It is the ultimate freedom, compensating for the weak individual link of life that is me. The average lifespan of any living creature is the cost of freedom. The weakness of life, feebleness, short longevity are a consequence of freedom. Freedom being the most precious of benefits of life. Freedom stems from separateness, from independence between causes and consequences and the balance is preserved.
When fear is removed, the consequences in the reality of life are freeing.
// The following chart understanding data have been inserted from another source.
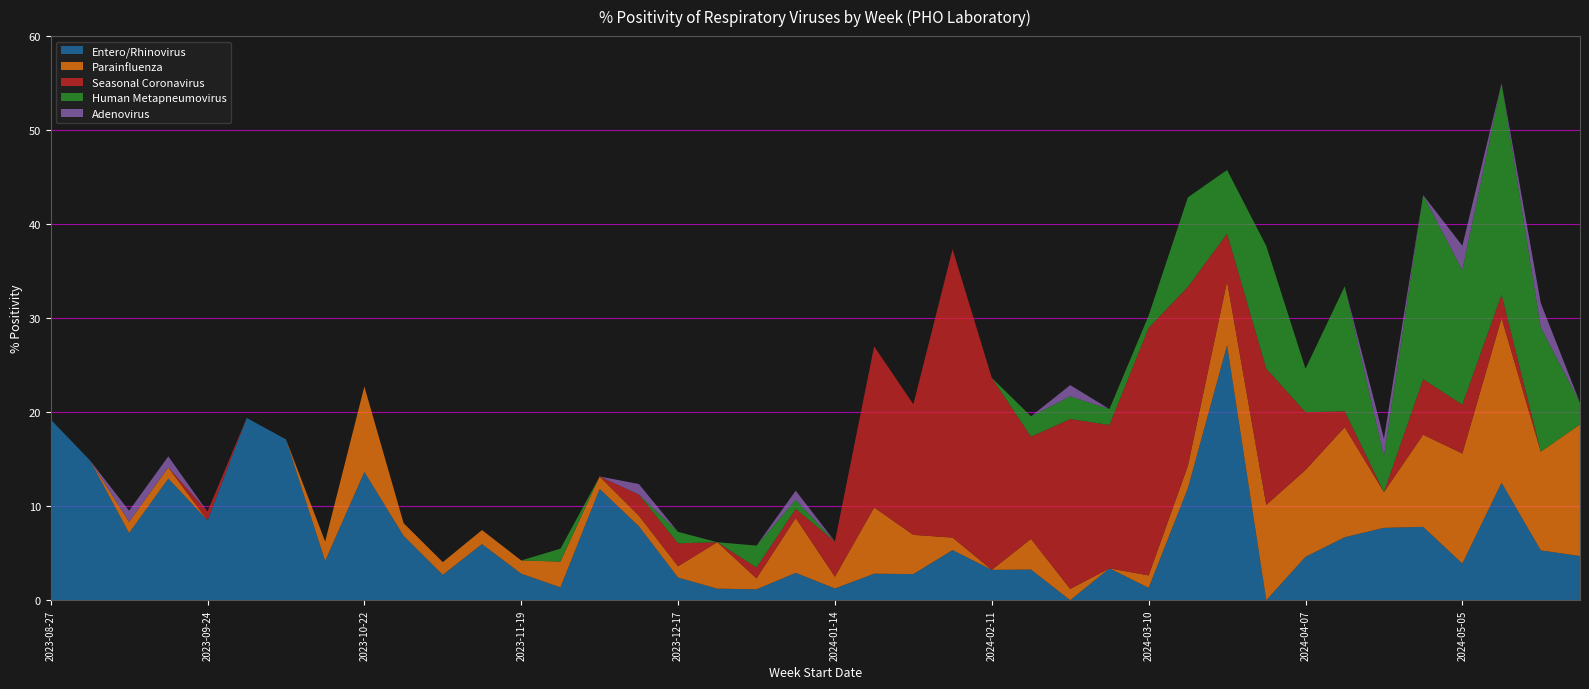

Reading right to left, transcribe all the data shown in this chart.

Entero/Rhinovirus: 2024-05-26=4.7	2024-05-19=5.3	2024-05-12=12.5	2024-05-05=3.9	2024-04-28=7.8	2024-04-21=7.7	2024-04-14=6.7	2024-04-07=4.6	2024-03-31=0.0	2024-03-24=27.1	2024-03-17=11.9	2024-03-10=1.3	2024-03-03=3.4	2024-02-25=0.0	2024-02-18=3.3	2024-02-11=3.2	2024-02-04=5.3	2024-01-28=2.8	2024-01-21=2.8	2024-01-14=1.2	2024-01-07=2.9	2023-12-31=1.2	2023-12-24=1.2	2023-12-17=2.4	2023-12-10=7.9	2023-12-03=11.8	2023-11-26=1.4	2023-11-19=2.8	2023-11-12=6.0	2023-11-05=2.7	2023-10-29=6.8	2023-10-22=13.6	2023-10-15=4.2	2023-10-08=17.1	2023-10-01=19.4	2023-09-24=8.5	2023-09-17=12.9	2023-09-10=7.1	2023-09-03=14.9	2023-08-27=19.2
Parainfluenza: 2024-05-26=14.0	2024-05-19=10.5	2024-05-12=17.5	2024-05-05=11.7	2024-04-28=9.8	2024-04-21=3.8	2024-04-14=11.7	2024-04-07=9.2	2024-03-31=10.1	2024-03-24=6.8	2024-03-17=2.4	2024-03-10=1.3	2024-03-03=0.0	2024-02-25=1.2	2024-02-18=3.3	2024-02-11=0.0	2024-02-04=1.3	2024-01-28=4.2	2024-01-21=7.0	2024-01-14=1.2	2024-01-07=5.8	2023-12-31=1.2	2023-12-24=4.9	2023-12-17=1.2	2023-12-10=1.1	2023-12-03=1.3	2023-11-26=2.7	2023-11-19=1.4	2023-11-12=1.5	2023-11-05=1.4	2023-10-29=1.4	2023-10-22=9.1	2023-10-15=2.1	2023-10-08=0.0	2023-10-01=0.0	2023-09-24=0.0	2023-09-17=1.2	2023-09-10=1.2	2023-09-03=0.0	2023-08-27=0.0
Seasonal Coronavirus: 2024-05-26=0.0	2024-05-19=0.0	2024-05-12=2.5	2024-05-05=5.2	2024-04-28=5.9	2024-04-21=0.0	2024-04-14=1.7	2024-04-07=6.2	2024-03-31=14.5	2024-03-24=5.1	2024-03-17=19.1	2024-03-10=26.3	2024-03-03=15.2	2024-02-25=18.1	2024-02-18=10.9	2024-02-11=20.4	2024-02-04=30.7	2024-01-28=13.9	2024-01-21=17.1	2024-01-14=3.8	2024-01-07=1.0	2023-12-31=1.2	2023-12-24=0.0	2023-12-17=2.4	2023-12-10=2.2	2023-12-03=0.0	2023-11-26=0.0	2023-11-19=0.0	2023-11-12=0.0	2023-11-05=0.0	2023-10-29=0.0	2023-10-22=0.0	2023-10-15=0.0	2023-10-08=0.0	2023-10-01=0.0	2023-09-24=0.9	2023-09-17=0.0	2023-09-10=0.0	2023-09-03=0.0	2023-08-27=0.0
Human Metapneumovirus: 2024-05-26=2.3	2024-05-19=13.2	2024-05-12=22.5	2024-05-05=14.3	2024-04-28=19.6	2024-04-21=3.8	2024-04-14=13.3	2024-04-07=4.6	2024-03-31=13.0	2024-03-24=6.8	2024-03-17=9.5	2024-03-10=1.3	2024-03-03=1.7	2024-02-25=2.4	2024-02-18=2.2	2024-02-11=0.0	2024-02-04=0.0	2024-01-28=0.0	2024-01-21=0.0	2024-01-14=0.0	2024-01-07=1.0	2023-12-31=2.3	2023-12-24=0.0	2023-12-17=1.2	2023-12-10=0.0	2023-12-03=0.0	2023-11-26=1.4	2023-11-19=0.0	2023-11-12=0.0	2023-11-05=0.0	2023-10-29=0.0	2023-10-22=0.0	2023-10-15=0.0	2023-10-08=0.0	2023-10-01=0.0	2023-09-24=0.0	2023-09-17=0.0	2023-09-10=0.0	2023-09-03=0.0	2023-08-27=0.0
Adenovirus: 2024-05-26=0.0	2024-05-19=2.6	2024-05-12=0.0	2024-05-05=2.6	2024-04-28=0.0	2024-04-21=1.9	2024-04-14=0.0	2024-04-07=0.0	2024-03-31=0.0	2024-03-24=0.0	2024-03-17=0.0	2024-03-10=0.0	2024-03-03=0.0	2024-02-25=1.2	2024-02-18=0.0	2024-02-11=0.0	2024-02-04=0.0	2024-01-28=0.0	2024-01-21=0.0	2024-01-14=0.0	2024-01-07=1.0	2023-12-31=0.0	2023-12-24=0.0	2023-12-17=0.0	2023-12-10=1.1	2023-12-03=0.0	2023-11-26=0.0	2023-11-19=0.0	2023-11-12=0.0	2023-11-05=0.0	2023-10-29=0.0	2023-10-22=0.0	2023-10-15=0.0	2023-10-08=0.0	2023-10-01=0.0	2023-09-24=0.0	2023-09-17=1.2	2023-09-10=1.2	2023-09-03=0.0	2023-08-27=0.0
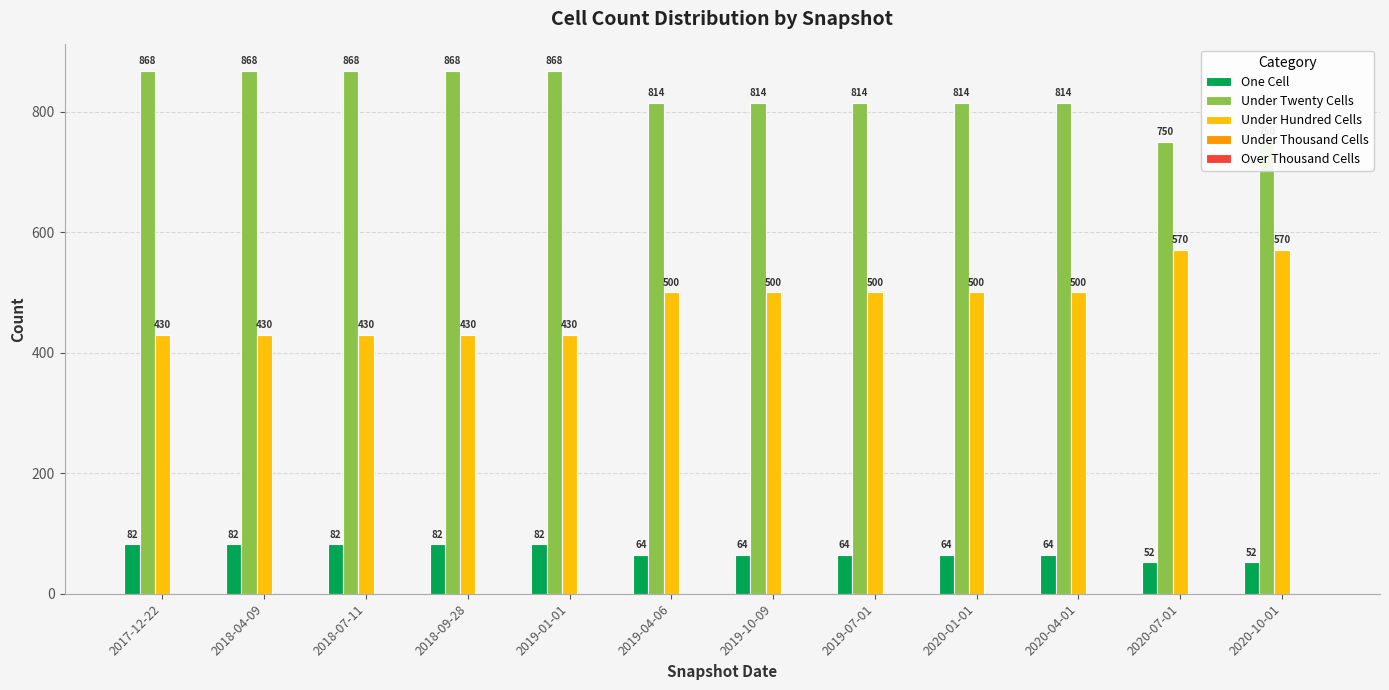

What is the lowest value of the Under Hundred Cells series?

430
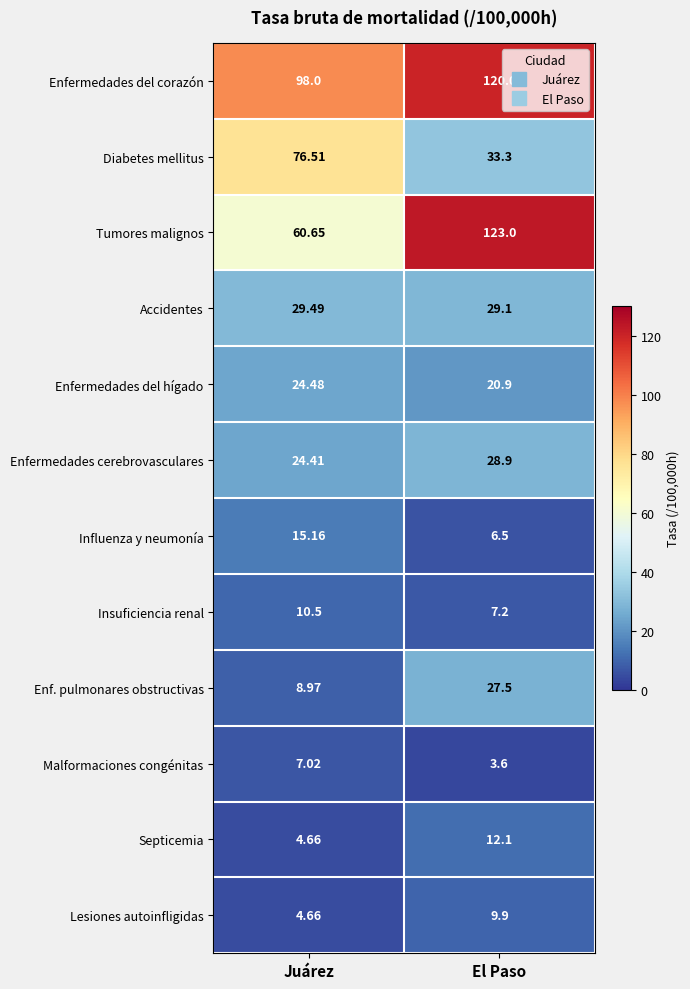

At which label does Tumores malignos reach its minimum?

Juárez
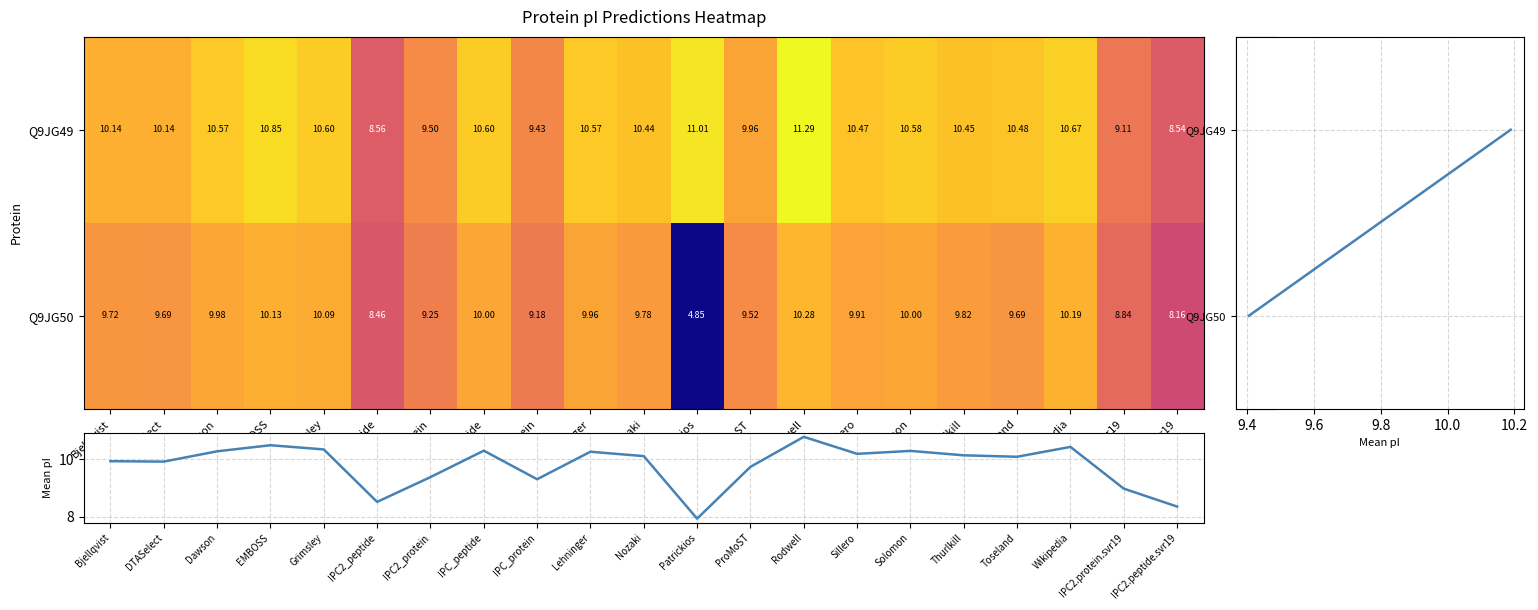

At which label does tr|Q9JG49|Q9JG49_9VIRU reach its minimum?

IPC2.peptide.svr19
Life is less stressful, which leads to a more healthy heartbeat. Which in turn, consequently makes life more sustainable. Eventually, when action is calculated into the equation of life choices, life can become so much more fulfilling and so much more alive. But freedom is there, and it is most reassuring. The benefit of free life, the conscious freedom of choices, is the basis for a progressive, sustainable society of the future. As a human kind we are still far away from there, hindered by fear and absolutes that don’t exist. Our fears make our societies less sustainable, and less successful as a species. We don’t embrace life as it is fully, we are still frightened, we are still making noise.
The above is partially edited out, to remove the parts that need not mentioning, since they don’t exist. The text has been written circa 2010, shortly after the glimpse and following unravel of objective reality, without the knowledge of the Theory of Everything. It is necessary to publish to set the tone for next substacks.